"""
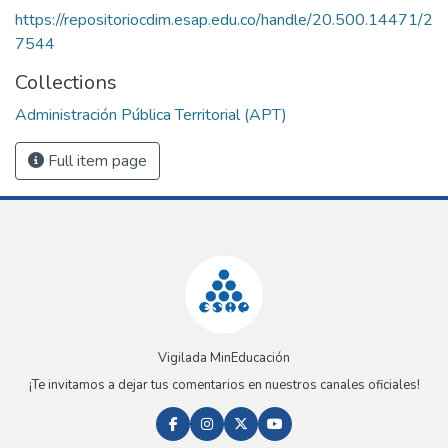
https://repositoriocdim.esap.edu.co/handle/20.500.14471/2
7544
Collections
Administración Pública Territorial (APT)
Full item page
Vigilada MinEducación
¡Te invitamos a dejar tus comentarios en nuestros canales oficiales!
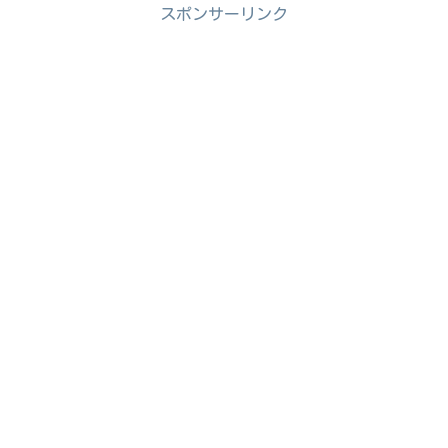
スポンサーリンク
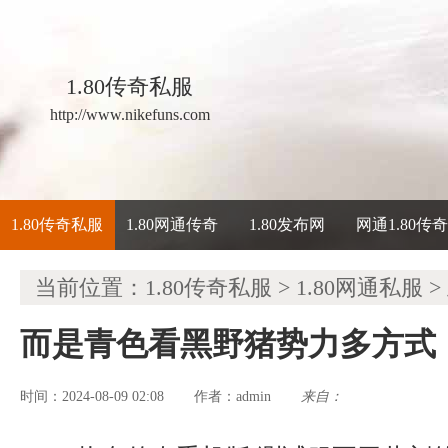
1.80传奇私服
http://www.nikefuns.com
1.80传奇私服
1.80网通传奇
1.80发布网
网通1.80传
当前位置：
1.80传奇私服
>
1.80网通私服
>
而是青色看黑野猪势力多方式
时间：2024-08-09 02:08
admin
来自：
作者：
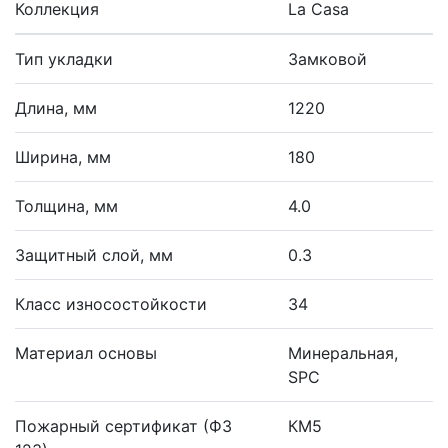
Коллекция
La Casa
Тип укладки
Замковой
Длина, мм
1220
Ширина, мм
180
Толщина, мм
4.0
Защитный слой, мм
0.3
Класс износостойкости
34
Материал основы
Минеральная,
SPC
Пожарный сертификат (ФЗ
КМ5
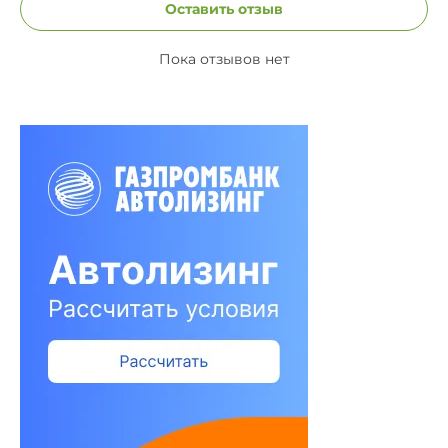
Оставить отзыв
Пока отзывов нет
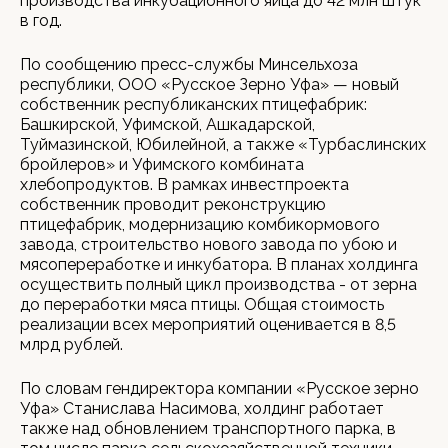
производства инкубационного яйца до 42 млн штук
в год.
По сообщению пресс-службы Минсельхоза
республики, ООО «Русское Зерно Уфа» — новый
собственник республиканских птицефабрик:
Башкирской, Уфимской, Ашкадарской,
Туймазинской, Юбилейной, а также «Турбаслинских
бройлеров» и Уфимского комбината
хлебопродуктов. В рамках инвестпроекта
собственник проводит реконструкцию
птицефабрик, модернизацию комбикормового
завода, строительство нового завода по убою и
мясопереработке и инкубатора. В планах холдинга
осуществить полный цикл производства - от зерна
до переработки мяса птицы. Общая стоимость
реализации всех мероприятий оценивается в 8,5
млрд рублей.
По словам гендиректора компании «Русское зерно
Уфа» Станислава Насимова, холдинг работает
также над обновлением транспортного парка, в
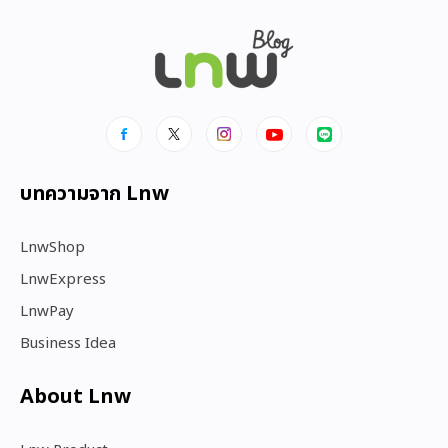
บทความจาก Lnw
LnwShop
LnwExpress
LnwPay
Business Idea
About Lnw​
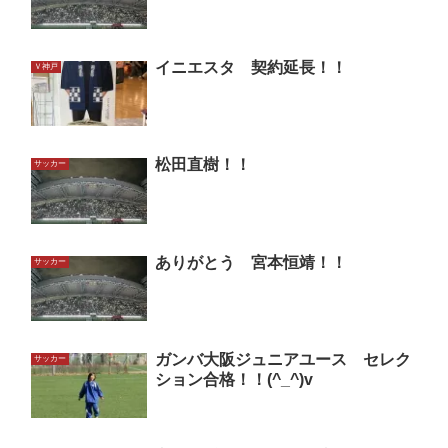
イニエスタ 契約延長！！
Ｖ神戸
松田直樹！！
サッカー
ありがとう 宮本恒靖！！
サッカー
ガンバ大阪ジュニアユース セレク
サッカー
ション合格！！(^_^)v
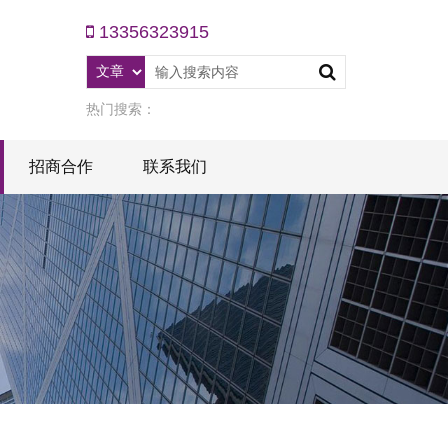
13356323915
热门搜索：
招商合作
联系我们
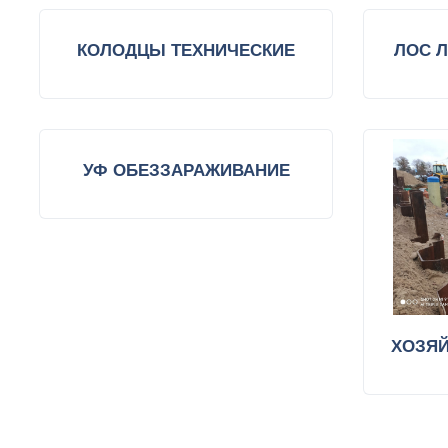
КОЛОДЦЫ ТЕХНИЧЕСКИЕ
ЛОС 
УФ ОБЕЗЗАРАЖИВАНИЕ
ХОЗЯ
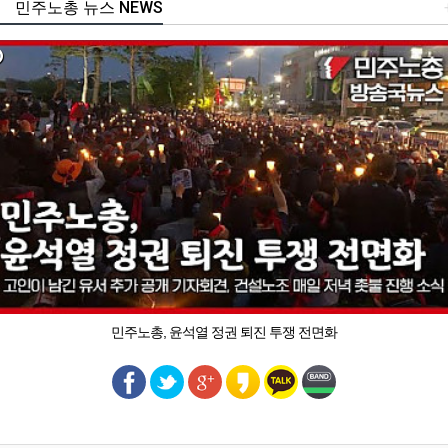
민주노총 뉴스 NEWS
민주노총, 윤석열 정권 퇴진 투쟁 전면화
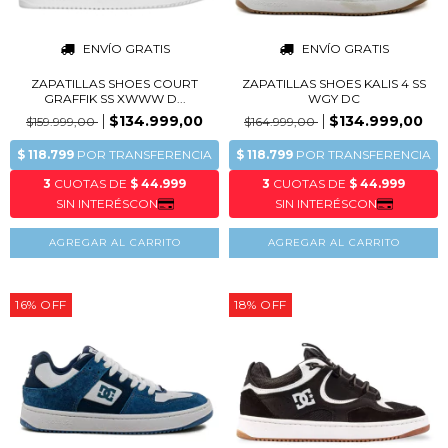
ENVÍO GRATIS
ENVÍO GRATIS
ZAPATILLAS SHOES COURT
ZAPATILLAS SHOES KALIS 4 SS
GRAFFIK SS XWWW D...
WGY DC
$134.999,00
$134.999,00
$159.999,00
$164.999,00
AGREGAR AL CARRITO
AGREGAR AL CARRITO
16
%
OFF
18
%
OFF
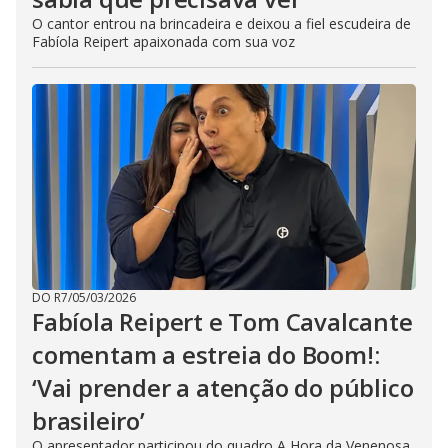
O cantor entrou na brincadeira e deixou a fiel escudeira de
Fabíola Reipert apaixonada com sua voz
DO R7
/
05/03/2026
Fabíola Reipert e Tom Cavalcante
comentam a estreia do Boom!:
‘Vai prender a atenção do público
brasileiro’
O apresentador participou do quadro A Hora da Venenosa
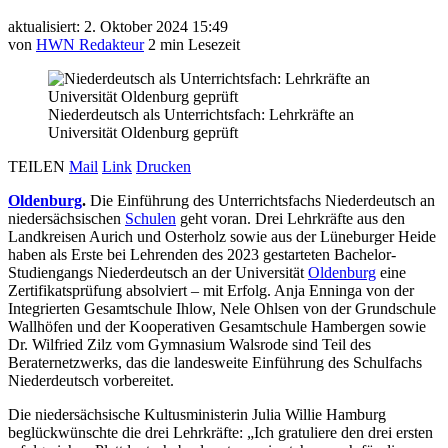
aktualisiert: 2. Oktober 2024 15:49
von
HWN Redakteur
2 min Lesezeit
Niederdeutsch als Unterrichtsfach: Lehrkräfte an
Universität Oldenburg geprüft
TEILEN
Mail
Link
Drucken
Oldenburg
.
Die Einführung des Unterrichtsfachs Niederdeutsch an
niedersächsischen
Schulen
geht voran. Drei Lehrkräfte aus den
Landkreisen Aurich und Osterholz sowie aus der Lüneburger Heide
haben als Erste bei Lehrenden des 2023 gestarteten Bachelor-
Studiengangs Niederdeutsch an der Universität
Oldenburg
eine
Zertifikatsprüfung absolviert – mit Erfolg. Anja Enninga von der
Integrierten Gesamtschule Ihlow, Nele Ohlsen von der Grundschule
Wallhöfen und der Kooperativen Gesamtschule Hambergen sowie
Dr. Wilfried Zilz vom Gymnasium Walsrode sind Teil des
Beraternetzwerks, das die landesweite Einführung des Schulfachs
Niederdeutsch vorbereitet.
Die niedersächsische Kultusministerin Julia Willie Hamburg
beglückwünschte die drei Lehrkräfte: „Ich gratuliere den drei ersten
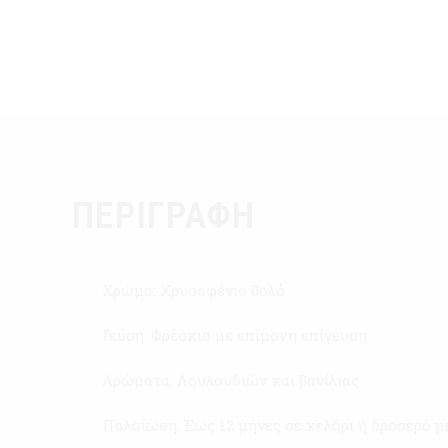
ΠΕΡΙΓΡΑΦΉ
Χρώμα: Χρυσαφένιο θολό
Γεύση: Φρέσκια με επίμονη επίγευση
Αρώματα: Λουλουδιών και βανίλιας
Παλαίωση: Έως 12 μήνες σε κελάρι ή δροσερό μ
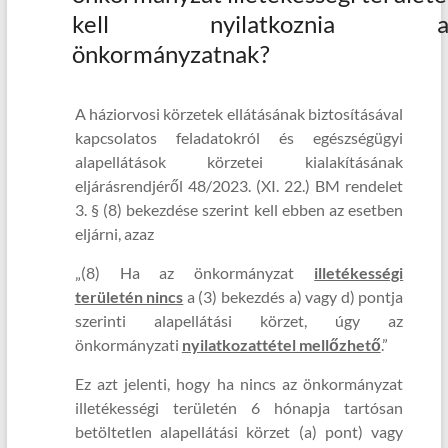
kell nyilatkoznia a
önkormányzatnak?
A háziorvosi körzetek ellátásának biztosításával
kapcsolatos feladatokról és egészségügyi
alapellátások körzetei kialakításának
eljárásrendjéről 48/2023. (XI. 22.) BM rendelet
3. § (8) bekezdése szerint kell ebben az esetben
eljárni, azaz
„(8) Ha az önkormányzat
illetékességi
területén nincs
a (3) bekezdés a) vagy d) pontja
szerinti alapellátási körzet, úgy az
önkormányzati
nyilatkozattétel mellőzhető
.”
Ez azt jelenti, hogy ha nincs az önkormányzat
illetékességi területén 6 hónapja tartósan
betöltetlen alapellátási körzet (a) pont) vagy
"""
> [WORK REQUEST]: In the listing above, find the line with "Integrierten Gesamtschule Ihlow, Nele" and output every line through the one with "kapcsolatos feladatokról és egészségügyi", exactly, without the pictures.

> [RESULT FOR THIS TASK]:
Integrierten Gesamtschule Ihlow, Nele Ohlsen von der Grundschule
Wallhöfen und der Kooperativen Gesamtschule Hambergen sowie
Dr. Wilfried Zilz vom Gymnasium Walsrode sind Teil des
Beraternetzwerks, das die landesweite Einführung des Schulfachs
Niederdeutsch vorbereitet.
Die niedersächsische Kultusministerin Julia Willie Hamburg
beglückwünschte die drei Lehrkräfte: „Ich gratuliere den drei ersten
ΠΕΡΙΓΡΑΦΉ
Χρώμα: Χρυσαφένιο θολό
Γεύση: Φρέσκια με επίμονη επίγευση
Αρώματα: Λουλουδιών και βανίλιας
Παλαίωση: Έως 12 μήνες σε κελάρι ή δροσερό μ
kell nyilatkoznia a
önkormányzatnak?
A háziorvosi körzetek ellátásának biztosításával
kapcsolatos feladatokról és egészségügyi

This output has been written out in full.